A poucos dias da tomada de posse de João Lourenço como Presidente de Angola, o activista de direitos humanos José Patrocínio disse que a grande incógnita é saber qual será a sua autonomia para governar.
Ao participar no programa “Angola Fala Só”, o coordenador da OMUNGA – uma organização de direitos humanos que opera a partir do Lobito – disse, contudo, que mesmo que ele tenha essa autonomia há questões “em que ele não vai mexer, não vai tocar”.
Uma delas é a possível revisão da Constituição e outra as eleições autárquicas.
“Estou muito ansioso para ver se vai haver passos ou não concretos para que se organizem no mais breve espaço de tempo as autarquias”, disse Patrocínio para quem outra grande dúvida é o combate à corrupção.
“Mesmo com autonomia, mesmo com possibilidades de actuar livremente sem interferências do partido ou de José Eduardo dos Santos, eu tenho algumas dúvidas mas estou com muita expectativa para ver o que vai acontecer”, acrescentou.

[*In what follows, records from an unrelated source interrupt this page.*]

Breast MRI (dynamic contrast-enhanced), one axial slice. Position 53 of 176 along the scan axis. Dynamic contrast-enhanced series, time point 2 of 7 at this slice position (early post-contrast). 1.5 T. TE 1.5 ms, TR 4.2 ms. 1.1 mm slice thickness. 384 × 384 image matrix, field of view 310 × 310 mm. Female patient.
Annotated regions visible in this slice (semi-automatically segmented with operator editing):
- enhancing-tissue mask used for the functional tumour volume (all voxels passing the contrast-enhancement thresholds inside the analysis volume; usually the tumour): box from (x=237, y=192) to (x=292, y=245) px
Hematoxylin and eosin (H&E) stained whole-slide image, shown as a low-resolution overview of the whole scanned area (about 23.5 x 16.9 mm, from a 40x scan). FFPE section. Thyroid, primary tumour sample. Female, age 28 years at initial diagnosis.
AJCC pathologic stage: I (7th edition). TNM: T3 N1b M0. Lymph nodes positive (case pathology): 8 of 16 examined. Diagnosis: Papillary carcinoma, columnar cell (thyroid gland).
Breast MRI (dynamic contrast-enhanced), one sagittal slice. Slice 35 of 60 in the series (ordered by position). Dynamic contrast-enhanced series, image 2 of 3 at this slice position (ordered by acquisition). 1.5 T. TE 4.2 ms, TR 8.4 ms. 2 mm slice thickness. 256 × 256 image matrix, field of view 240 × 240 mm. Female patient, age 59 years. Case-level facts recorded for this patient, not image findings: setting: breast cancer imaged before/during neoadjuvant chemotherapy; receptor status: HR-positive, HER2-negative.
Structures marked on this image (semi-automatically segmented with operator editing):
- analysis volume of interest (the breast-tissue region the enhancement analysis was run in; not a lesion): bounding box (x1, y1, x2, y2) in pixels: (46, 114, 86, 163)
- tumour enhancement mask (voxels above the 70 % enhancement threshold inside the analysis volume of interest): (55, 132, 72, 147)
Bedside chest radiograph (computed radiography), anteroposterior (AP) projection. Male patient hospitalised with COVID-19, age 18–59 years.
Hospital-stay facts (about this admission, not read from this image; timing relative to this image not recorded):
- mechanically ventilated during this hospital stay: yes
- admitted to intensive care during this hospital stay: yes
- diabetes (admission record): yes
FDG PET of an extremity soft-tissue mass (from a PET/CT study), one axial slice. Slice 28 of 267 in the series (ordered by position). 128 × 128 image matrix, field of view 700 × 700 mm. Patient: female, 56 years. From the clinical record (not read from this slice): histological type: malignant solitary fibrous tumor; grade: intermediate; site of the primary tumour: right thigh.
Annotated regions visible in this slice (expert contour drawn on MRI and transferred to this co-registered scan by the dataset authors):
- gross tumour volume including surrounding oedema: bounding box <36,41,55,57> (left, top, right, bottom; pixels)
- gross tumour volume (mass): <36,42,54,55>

Ao afirmar que Angola nunca teve “um verdadeiro processo de reconciliação”, José Patrocínio disse que, tendo em conta as tensões pós eleitorais, isso “é uma das prioridades do país”.
“Não sei se haverá vontade ou energia para se trabalhar nessa questão”, afirmou o coordenador da OMUNGA, que manifestou a sua preocupação em que “o espaço de participação” dos angolanos na cena política angolana “possa ser diminuído”.
“Estou com muita preocupação de que se venha a limitar ainda mais a participação da sociedade civil, a participação dos cidadãos”, acrescentou Patrocínio para quem a tensão vivida durante o processo pós-eleitoral abriu “a possibilidade para uma intervenção maior da ala mais fanática do MPLA”.
“Está tudo em aberto e vamos esperar para ver”, sublinhou
Interrogado por um ouvinte se considerava que os direitos humanos consagrados na Constituição são respeitados, o coordenador da OMUNGA disse que isso acontece algumas vezes e outras não, “mas de uma forma geral não se dá atenção aos direitos humanos, principalmente os direitos sociais”, nomeadamente saúde, educação e emprego.
Os direitos civis continuam muitas vezes a não ser respeitados “mas nos últimos anos a situação dos direitos sociais tem sido um descalabro", continuou Patrocínio.
No que diz respeito às eleições, José Patrocínio disse que no dia das eleições não houve grandes problemas e fez notar o civismo do eleitorado angolano, mas advertiu que os problemas começaram com o registo eleitoral “não tanto na questão de quem devia ou não ter feito o registo mas sim em como se fez”.
A este respeito fez notar que o último censo populacional tinha apontado para “um crescimento enorme da população angolana”, mas isso não foi reflectido no registo eleitoral.
José Patrocínio criticou também a actuação da Comissão Nacional Eleitoral (CNE) afirmando que lhe cabia também “garantir um ambiente de paz”.
Por isso, a CNE não deveria ter reagido “de forma tão musculada” às alegações de irregularidades, tendo em conta que a população angolana “vive sempre com grande suspeitas em relação ás instituições”.
“Não esperava que a CNE reagisse de uma forma musculada mas que pelo contrário procurasse todas as vias para tentar resolver essas questões de suspeita”, disse.
“Toda a gente ficou com suspeita de que os resultados aprovados e publicados pela CNE não correspondem à vontade das pessoas”, continuou Patrocínio para quem “mesmo o Tribunal Constitucional deveria ter tentado resolver o problema de outra maneira”.
“As instituições têm que começar a pensar mais em não apenas cumprir o que está escrito mas sim na forma de ultrapassar problemas que depois podem acontecer”, sublinhou o activista, advertindo que isso “pode afectar as próximas eleições”.